## Exercise details
Copy every line of the items below verbatim, character for character.

Collected data entries
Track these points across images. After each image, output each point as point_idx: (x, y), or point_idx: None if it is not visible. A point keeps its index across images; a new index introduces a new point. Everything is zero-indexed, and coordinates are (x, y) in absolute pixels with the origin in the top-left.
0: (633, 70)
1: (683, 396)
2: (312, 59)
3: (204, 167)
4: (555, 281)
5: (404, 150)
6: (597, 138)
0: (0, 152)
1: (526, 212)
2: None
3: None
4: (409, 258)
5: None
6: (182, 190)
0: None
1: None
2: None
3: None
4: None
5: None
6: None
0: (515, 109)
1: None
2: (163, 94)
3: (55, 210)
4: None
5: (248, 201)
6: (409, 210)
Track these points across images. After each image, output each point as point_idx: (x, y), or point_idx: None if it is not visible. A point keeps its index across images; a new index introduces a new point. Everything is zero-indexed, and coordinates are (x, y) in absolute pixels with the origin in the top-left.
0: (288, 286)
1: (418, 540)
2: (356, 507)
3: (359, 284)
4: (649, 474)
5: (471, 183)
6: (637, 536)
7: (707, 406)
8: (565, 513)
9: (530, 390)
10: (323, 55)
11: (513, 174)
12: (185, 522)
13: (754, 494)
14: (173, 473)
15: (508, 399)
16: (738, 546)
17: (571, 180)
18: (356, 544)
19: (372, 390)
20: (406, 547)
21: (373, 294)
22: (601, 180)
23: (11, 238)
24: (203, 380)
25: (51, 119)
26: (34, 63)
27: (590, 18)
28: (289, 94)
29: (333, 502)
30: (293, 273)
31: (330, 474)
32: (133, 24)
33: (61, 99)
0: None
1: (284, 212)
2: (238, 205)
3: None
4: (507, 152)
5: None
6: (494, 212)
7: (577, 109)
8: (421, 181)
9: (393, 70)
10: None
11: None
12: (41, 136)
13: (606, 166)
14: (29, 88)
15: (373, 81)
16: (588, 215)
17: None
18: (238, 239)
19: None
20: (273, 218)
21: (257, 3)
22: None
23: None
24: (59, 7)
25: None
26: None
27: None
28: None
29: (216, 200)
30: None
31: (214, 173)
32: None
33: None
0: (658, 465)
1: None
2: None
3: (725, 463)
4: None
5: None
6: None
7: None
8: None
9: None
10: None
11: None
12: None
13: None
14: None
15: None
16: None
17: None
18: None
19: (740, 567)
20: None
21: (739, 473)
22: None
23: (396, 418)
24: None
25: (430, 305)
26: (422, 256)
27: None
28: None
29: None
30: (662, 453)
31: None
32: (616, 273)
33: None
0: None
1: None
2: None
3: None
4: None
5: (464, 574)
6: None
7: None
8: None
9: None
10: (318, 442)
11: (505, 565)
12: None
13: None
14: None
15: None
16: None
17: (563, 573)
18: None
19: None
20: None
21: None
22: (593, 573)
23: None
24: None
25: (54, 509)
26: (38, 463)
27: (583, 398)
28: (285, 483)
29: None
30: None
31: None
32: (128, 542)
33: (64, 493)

## Problem solution
Track these points across images. After each image, output each point as point_idx: (x, y), or point_idx: None if it is not visible. A point keeps its index across images; a new index introduces a new point. Everything is zero-indexed, and coordinates are (x, y) in absolute pixels with the origin in the top-left.
0: (633, 70)
1: (683, 396)
2: (312, 59)
3: (204, 167)
4: (555, 281)
5: (404, 150)
6: (597, 138)
0: (0, 152)
1: (526, 212)
2: None
3: None
4: (409, 258)
5: None
6: (182, 190)
0: None
1: None
2: None
3: None
4: None
5: None
6: None
0: (515, 109)
1: None
2: (163, 94)
3: (55, 210)
4: None
5: (248, 201)
6: (409, 210)
Track these points across images. After each image, output each point as point_idx: (x, y), or point_idx: None if it is not visible. A point keeps its index across images; a new index introduces a new point. Everything is zero-indexed, and coordinates are (x, y) in absolute pixels with the origin in the top-left.
0: (288, 286)
1: (418, 540)
2: (356, 507)
3: (359, 284)
4: (649, 474)
5: (471, 183)
6: (637, 536)
7: (707, 406)
8: (565, 513)
9: (530, 390)
10: (323, 55)
11: (513, 174)
12: (185, 522)
13: (754, 494)
14: (173, 473)
15: (508, 399)
16: (738, 546)
17: (571, 180)
18: (356, 544)
19: (372, 390)
20: (406, 547)
21: (373, 294)
22: (601, 180)
23: (11, 238)
24: (203, 380)
25: (51, 119)
26: (34, 63)
27: (590, 18)
28: (289, 94)
29: (333, 502)
30: (293, 273)
31: (330, 474)
32: (133, 24)
33: (61, 99)
0: None
1: (284, 212)
2: (238, 205)
3: None
4: (507, 152)
5: None
6: (494, 212)
7: (577, 109)
8: (421, 181)
9: (393, 70)
10: None
11: None
12: (41, 136)
13: (606, 166)
14: (29, 88)
15: (373, 81)
16: (588, 215)
17: None
18: (238, 239)
19: None
20: (273, 218)
21: (257, 3)
22: None
23: None
24: (59, 7)
25: None
26: None
27: None
28: None
29: (216, 200)
30: None
31: (214, 173)
32: None
33: None
0: (658, 465)
1: None
2: None
3: (725, 463)
4: None
5: None
6: None
7: None
8: None
9: None
10: None
11: None
12: None
13: None
14: None
15: None
16: None
17: None
18: None
19: (740, 567)
20: None
21: (739, 473)
22: None
23: (396, 418)
24: None
25: (430, 305)
26: (422, 256)
27: None
28: None
29: None
30: (662, 453)
31: None
32: (616, 273)
33: None
0: None
1: None
2: None
3: None
4: None
5: (464, 574)
6: None
7: None
8: None
9: None
10: (318, 442)
11: (505, 565)
12: None
13: None
14: None
15: None
16: None
17: (563, 573)
18: None
19: None
20: None
21: None
22: (593, 573)
23: None
24: None
25: (54, 509)
26: (38, 463)
27: (583, 398)
28: (285, 483)
29: None
30: None
31: None
32: (128, 542)
33: (64, 493)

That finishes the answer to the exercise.